* Work request
When you reach the line containing "Using Current Build", begin reproducing the material exactly, stop after the line containing "12. Meeting Schedule: The", and leave out any pictures along the way.

* Information given
==================================================

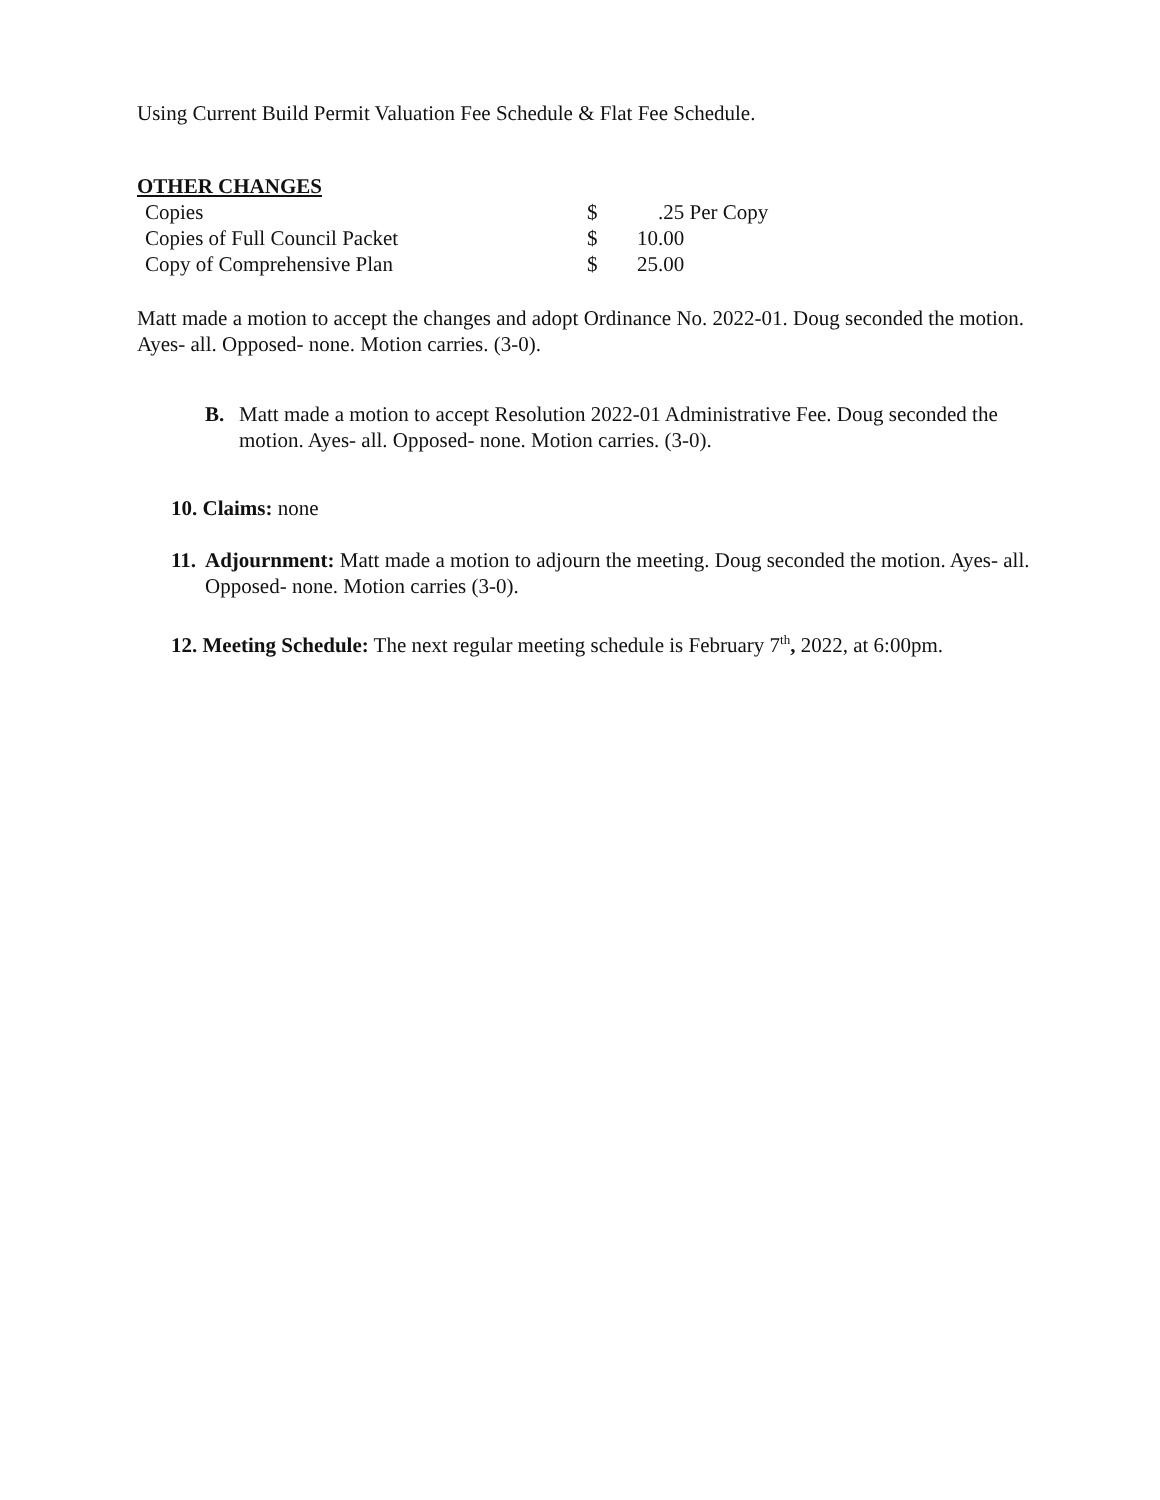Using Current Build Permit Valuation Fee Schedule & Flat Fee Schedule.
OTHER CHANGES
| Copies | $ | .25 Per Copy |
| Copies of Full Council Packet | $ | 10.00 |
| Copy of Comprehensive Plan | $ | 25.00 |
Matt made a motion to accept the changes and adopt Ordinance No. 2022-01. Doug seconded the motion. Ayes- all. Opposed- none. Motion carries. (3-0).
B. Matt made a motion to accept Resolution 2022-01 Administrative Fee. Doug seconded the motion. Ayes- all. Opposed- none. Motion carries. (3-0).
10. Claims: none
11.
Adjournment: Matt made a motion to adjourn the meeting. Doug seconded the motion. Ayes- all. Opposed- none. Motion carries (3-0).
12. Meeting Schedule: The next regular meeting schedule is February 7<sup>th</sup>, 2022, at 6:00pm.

==================================================

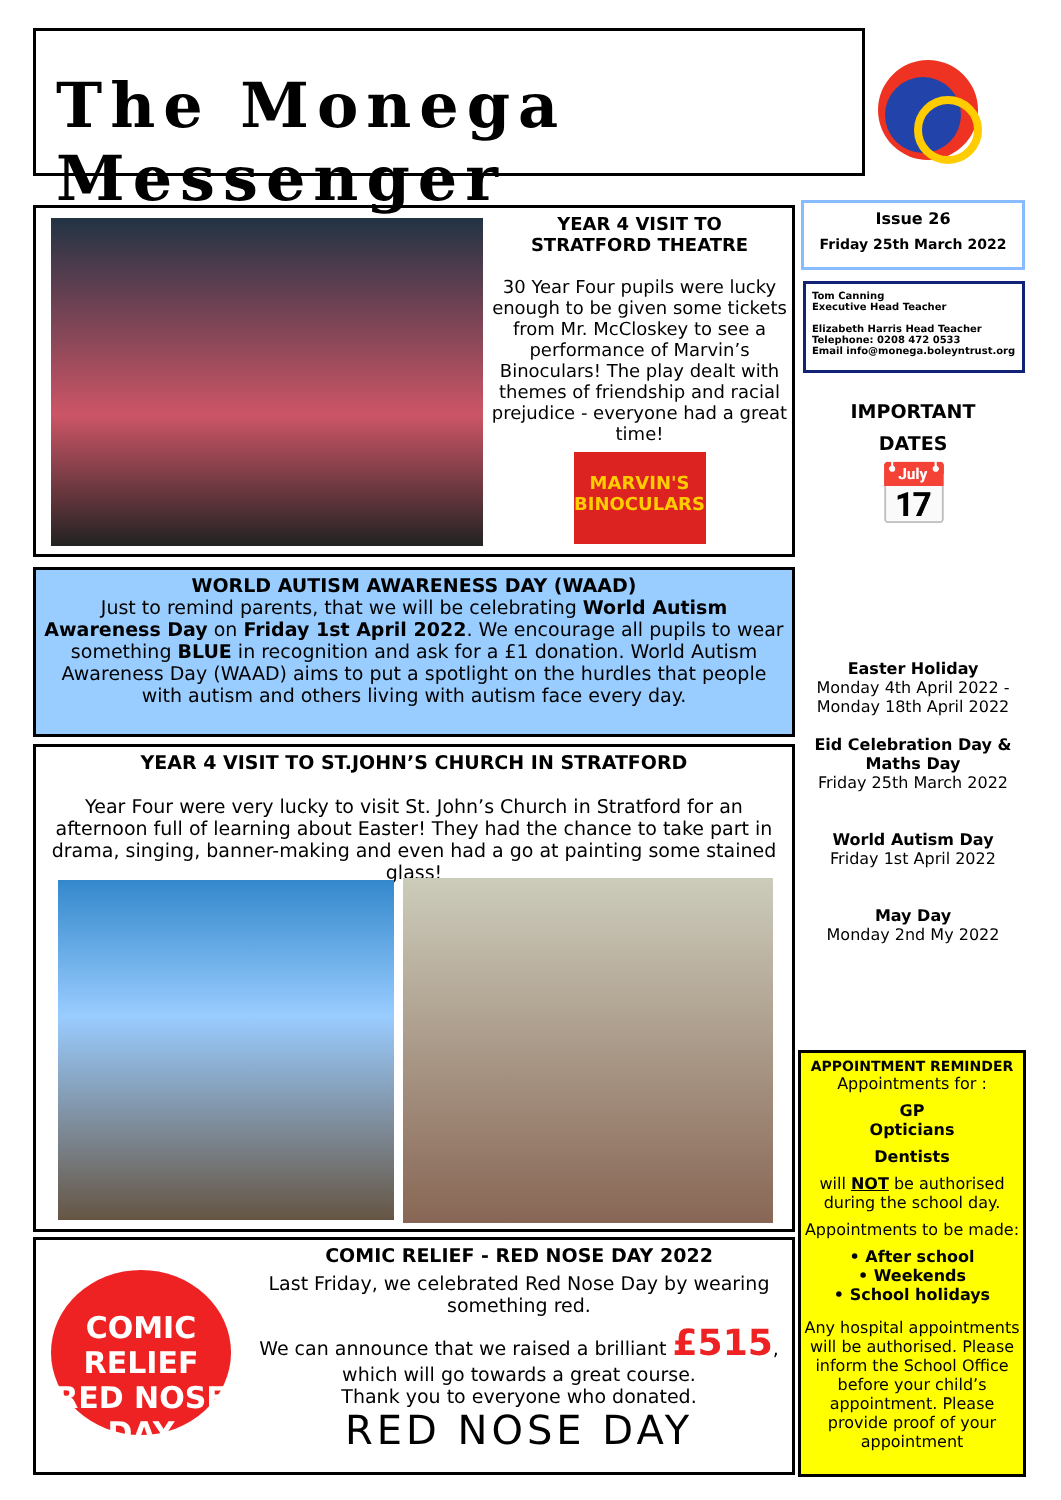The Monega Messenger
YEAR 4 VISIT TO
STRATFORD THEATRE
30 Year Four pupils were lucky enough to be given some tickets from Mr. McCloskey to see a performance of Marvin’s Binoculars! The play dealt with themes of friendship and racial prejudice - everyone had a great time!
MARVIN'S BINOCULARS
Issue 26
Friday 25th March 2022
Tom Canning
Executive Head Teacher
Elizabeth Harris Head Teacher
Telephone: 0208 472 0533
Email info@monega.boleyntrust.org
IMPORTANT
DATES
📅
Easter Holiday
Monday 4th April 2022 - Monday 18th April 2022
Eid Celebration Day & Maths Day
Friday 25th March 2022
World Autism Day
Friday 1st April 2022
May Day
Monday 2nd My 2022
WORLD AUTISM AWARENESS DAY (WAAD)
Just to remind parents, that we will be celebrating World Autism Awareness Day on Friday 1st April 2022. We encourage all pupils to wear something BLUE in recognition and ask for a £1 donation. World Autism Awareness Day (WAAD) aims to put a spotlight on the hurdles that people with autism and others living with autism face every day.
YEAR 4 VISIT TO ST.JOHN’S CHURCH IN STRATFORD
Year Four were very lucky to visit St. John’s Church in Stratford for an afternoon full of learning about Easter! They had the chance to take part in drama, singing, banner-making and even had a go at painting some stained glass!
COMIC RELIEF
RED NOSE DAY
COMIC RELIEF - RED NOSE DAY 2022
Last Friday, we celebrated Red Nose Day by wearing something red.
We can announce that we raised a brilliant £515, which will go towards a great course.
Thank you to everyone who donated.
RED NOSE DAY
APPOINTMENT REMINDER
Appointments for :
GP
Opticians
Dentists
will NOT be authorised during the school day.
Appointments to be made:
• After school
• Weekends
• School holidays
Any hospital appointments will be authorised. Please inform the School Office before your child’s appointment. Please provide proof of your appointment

==================================================

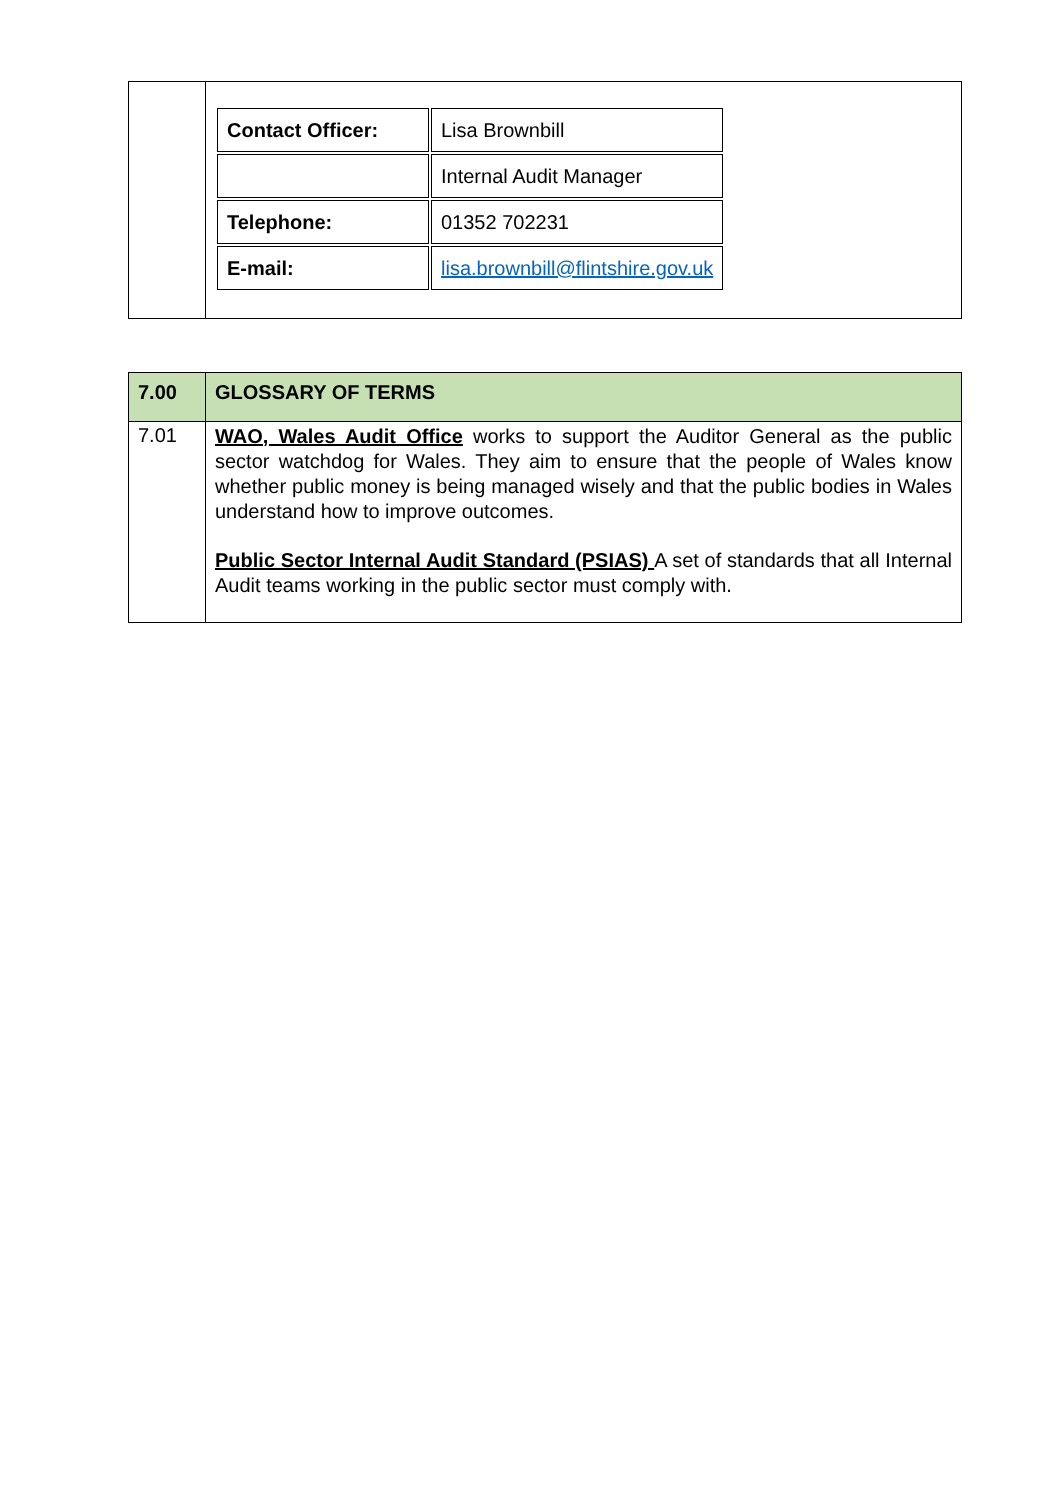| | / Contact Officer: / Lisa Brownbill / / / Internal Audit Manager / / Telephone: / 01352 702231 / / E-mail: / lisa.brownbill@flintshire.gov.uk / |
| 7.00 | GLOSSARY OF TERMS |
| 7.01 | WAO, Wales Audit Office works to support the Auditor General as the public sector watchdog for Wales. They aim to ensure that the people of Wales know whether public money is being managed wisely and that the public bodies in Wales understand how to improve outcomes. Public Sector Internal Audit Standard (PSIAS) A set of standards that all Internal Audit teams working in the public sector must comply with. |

==================================================

* Solution for this problem
Using Current Build Permit Valuation Fee Schedule & Flat Fee Schedule.
OTHER CHANGES
| Copies | $ | .25 Per Copy |
| Copies of Full Council Packet | $ | 10.00 |
| Copy of Comprehensive Plan | $ | 25.00 |
Matt made a motion to accept the changes and adopt Ordinance No. 2022-01. Doug seconded the motion. Ayes- all. Opposed- none. Motion carries. (3-0).
B. Matt made a motion to accept Resolution 2022-01 Administrative Fee. Doug seconded the motion. Ayes- all. Opposed- none. Motion carries. (3-0).
10. Claims: none
11.
Adjournment: Matt made a motion to adjourn the meeting. Doug seconded the motion. Ayes- all. Opposed- none. Motion carries (3-0).
12. Meeting Schedule: The next regular meeting schedule is February 7<sup>th</sup>, 2022, at 6:00pm.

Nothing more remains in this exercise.